I'm sure you have Friday marked on your calendar as National Fried Scallops Day. No? There's still time to run to the store and get some to celebrate.

According to the National Oceanic and Atmospheric Administration's Fish Watch, scallops are consistently ranked in the Top 10 seafoods consumed in the United States. Not those little Bay scallops, but those big beautiful scallops of the sea — the North Atlantic, specifically.

Don's Meat on Hixson Pike carries them, as do grocery stores, including Publix, Whole Foods — and Walmart, too, though the scallops you'll find at the latter have water added. Dry sea scallops mean water has not been added, so you're not paying extra for water. They're chemical-free as well. What you get are big plump scallops that taste like they've just been plucked from the ocean, which they were — right before they were frozen and on their way to market.
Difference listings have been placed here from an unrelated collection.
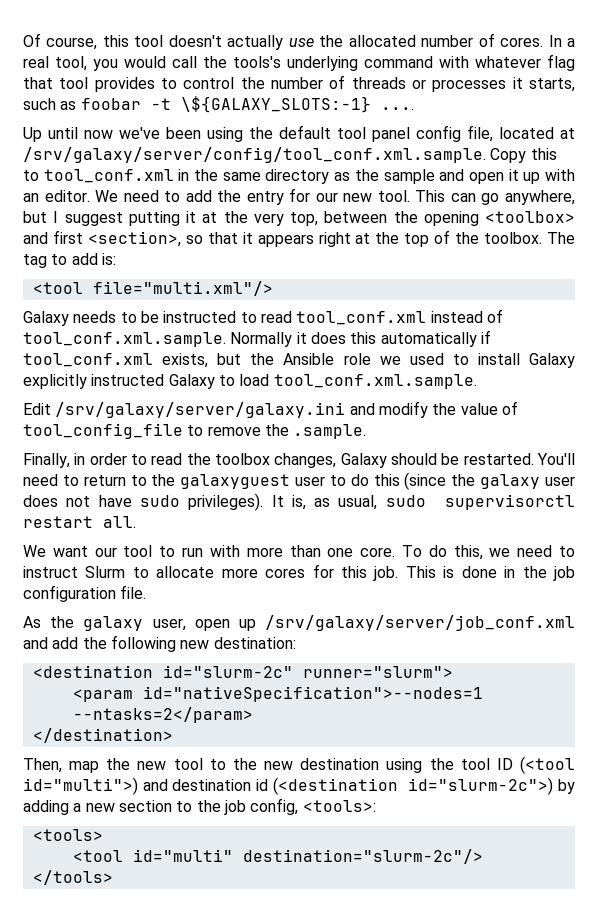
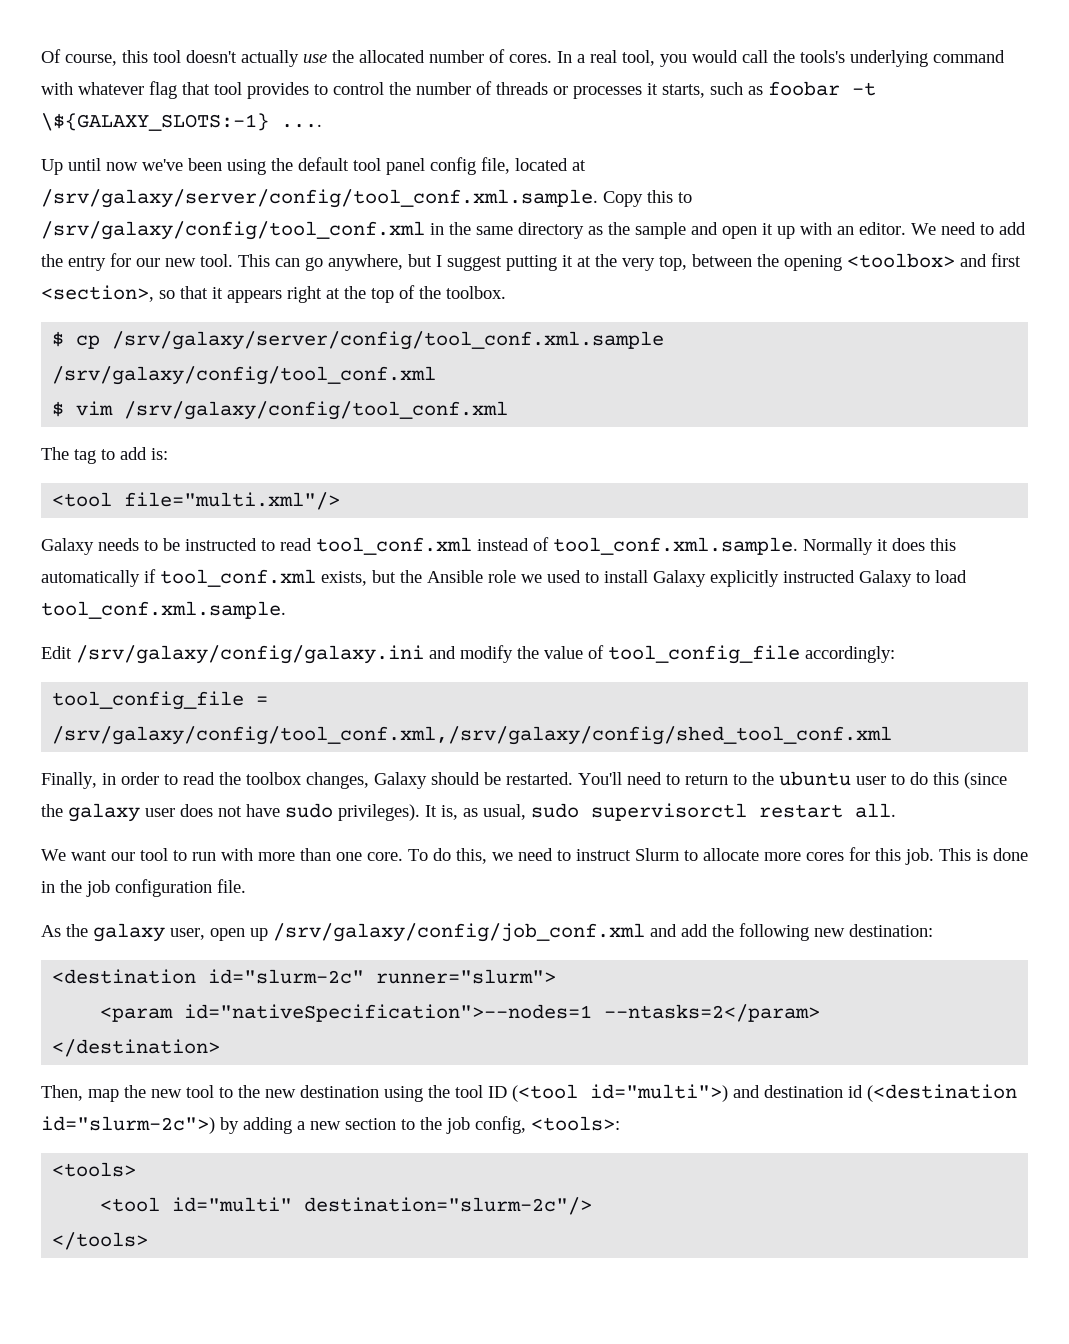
[43,169,174,183] tool_conf.xml -> [41,221,425,240] /srv/galaxy/config/tool_conf.xml
(543, 238) none -> [52,331,665,350] [52,366,437,385] [52,401,509,420] // $ cp /srv/galaxy/server/config/tool_conf.xml.sample /srv/galaxy/config/tool_conf.xml // $ vim /srv/galaxy/config/tool_conf.xml //
[55,402,346,418] /srv/galaxy/server/galaxy.ini -> [76,645,424,664] /srv/galaxy/config/galaxy.ini
[187,424,367,439] to remove the .sample. -> [805,646,895,663] [52,691,269,710] [52,726,893,745] accordingly: // tool_config_file = /srv/galaxy/config/tool_conf.xml,/srv/galaxy/config/shed_tool_conf.xml
[180,474,291,489] galaxyguest -> [779,771,851,786] ubuntu
[265,615,576,631] /srv/galaxy/server/job_conf.xml -> [273,923,645,942] /srv/galaxy/config/job_conf.xml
At an average of $20 per pound — $15 at Walmart, but remember, they have water added — scallops are not something I serve every day. Or even every month, for that matter. And definitely not for a crowd. One pound is plenty for two people, though.

The trick to making the best scallops is high heat, high enough so that the scallops get seared to a nice crisp finish on the outside and stay tender on the inside. Let them sear in butter for a minute or a little more, then flip and continue cooking for another minute or two, resisting the temptation to turn them in between. Start with a hot pan, put the scallops in and don't touch until you're ready to turn. The result should be the perfect crust.

Scallops drizzled with lemon-butter sauce is a delicate, lovely dish that takes just minutes to prepare. Make the sauce in the same skillet you've sauteed the scallops so the sauce can pick up any of the little bits of scallops remaining. Sugar snap peas and parmesan noodles are wonderful dishes to serve alongside. Some crusty French bread is the only other thing you need to complete this beautiful meal in celebration of National Fried Scallops Day.


Scallops With Lemon-Butter Sauce

1 tablespoon unsalted butter

1 pound scallops

Kosher salt and freshly ground black pepper, to taste

Lemon-Butter Sauce:

2 tablespoons unsalted butter

2 cloves garlic, minced

Juice of 1 lemon

Kosher salt and freshly ground black pepper, to taste

2 tablespoons chopped fresh parsley leaves (optional)

Melt 1 tablespoon butter in a large skillet over medium-high heat.

If there are small side muscles on the scallops, remove them. Rinse scallops with cold water and thoroughly pat dry, then season them with salt and pepper, to taste. Working in batches, add scallops to the skillet in a single layer, and cook, flipping once, until golden brown and crusty on the outside and translucent in the center, 1-2 minutes per side. Set aside, and keep warm.

To make the lemon-butter sauce, melt 2 tablespoons butter in the skillet. Add garlic, and cook, stirring frequently, until fragrant, about 1 minute. Stir in lemon juice; season with salt and pepper, to taste.

Serve scallops immediately with lemon-butter sauce, garnished with parsley, if desired.